> **Problem to work on**
Beginning at the line containing "231 61 24.50", print every line until the records end, keeping each exactly as it is.

> **Exercise data**

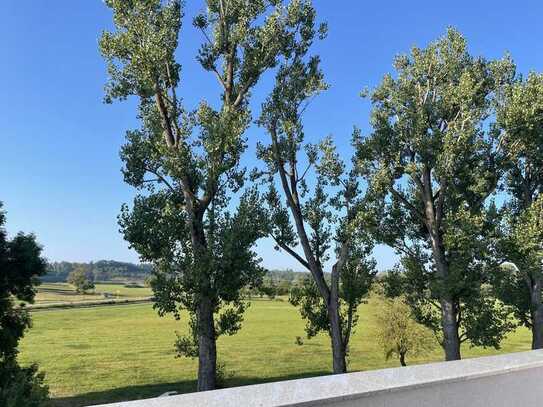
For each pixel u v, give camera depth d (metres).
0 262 18.98
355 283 26.11
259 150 25.61
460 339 25.78
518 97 23.91
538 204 24.47
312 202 25.27
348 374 5.23
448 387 5.12
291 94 24.64
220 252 21.83
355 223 23.88
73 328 80.62
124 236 22.53
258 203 22.81
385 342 39.03
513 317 29.59
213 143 21.47
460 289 24.17
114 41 21.67
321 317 26.34
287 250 25.31
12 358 18.23
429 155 25.19
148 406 4.01
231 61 24.50
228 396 4.28
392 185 25.97
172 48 22.67
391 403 4.68
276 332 76.62
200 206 22.77
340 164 24.66
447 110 25.31
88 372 46.69
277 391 4.46
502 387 5.59
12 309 20.00
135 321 90.50
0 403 14.59
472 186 24.84
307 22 24.08
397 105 25.61
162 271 22.20
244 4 23.83
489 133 25.58
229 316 23.44
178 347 25.00
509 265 26.73
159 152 22.39
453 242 23.58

> **Response area**
231 61 24.50
228 396 4.28
392 185 25.97
172 48 22.67
391 403 4.68
276 332 76.62
200 206 22.77
340 164 24.66
447 110 25.31
88 372 46.69
277 391 4.46
502 387 5.59
12 309 20.00
135 321 90.50
0 403 14.59
472 186 24.84
307 22 24.08
397 105 25.61
162 271 22.20
244 4 23.83
489 133 25.58
229 316 23.44
178 347 25.00
509 265 26.73
159 152 22.39
453 242 23.58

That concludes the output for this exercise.